9. However, the stifling in this case would result not from any impecuniosity of the group or unavailability of the money within the group to pay the judgment debt. It would result from the decision of the parent not to put the subsidiary into funds to meet the judgment debt. In my judgment that is not the kind of stifling to which the authorities refer. The group, in particular the parent, is fully able to finance the subsidiary appellant to meet the judgment debt, but it chooses not to do so.
10. In those circumstances it seems to me that the jurisdiction of the court as envisaged in Hammond Suddards should be exercised, and I would require the appellant, if it is to have the benefit of the discretion exercisable by the court in granting permission to appeal, to bring into court the amount of the judgment debt.

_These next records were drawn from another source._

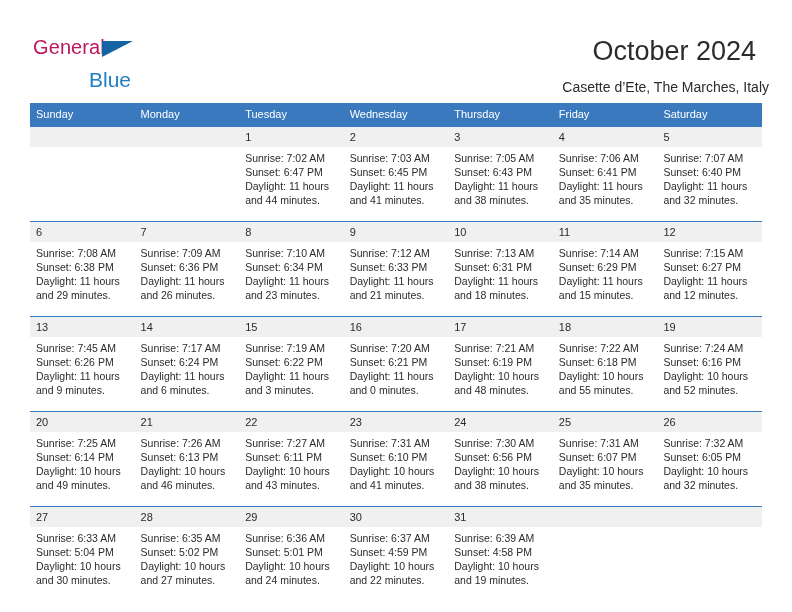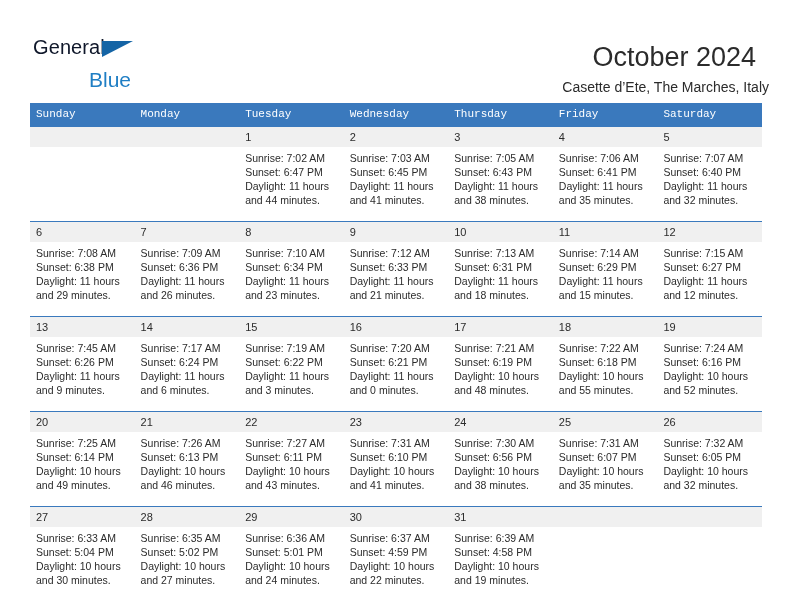--- a/index.html
+++ b/index.html
@@ -42,7 +42,7 @@
     top: 0;
     font-size: 20px;
     letter-spacing: .1px;
-    color: #0f172a;
+    color: #be185d;
     font-family: "Liberation Sans", sans-serif;
   }
   .logo-tri {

11. LORD JUSTICE WARD: I agree. When granting permission to appeal we endeavour to follow the authorities and to give the proper meaning to the words, "A real prospect of success." Now it seems to me we must follow the authorities on this question of requiring the judgment sum to be brought if court as a condition of allowing that appeal to proceed. The leading authority is Hammond Suddards, although that case was different in that there the defendant may have been hiding assets and there is no suggestion that this appellant is, nonetheless, the observations of the court, in the last sentence of subparagraph 4 of paragraph 41, seems equally applicable:
"It has wealthy owners and there is no evidence that if they were minded to do so they could not pay the judgment debt, including outstanding orders for costs."
12. Paragraph 6 which emphasises that orders of the court should be obeyed and here the judgment debt, which there is at the moment by virtue of Mr Justice Burton's order, has not been paid. I can see no reason not to follow Hammond Suddards and I too would therefore require as a condition of proceeding with the appeal that the arbitration award now confirmed by the judgment of Mr Justice Burton be paid into court.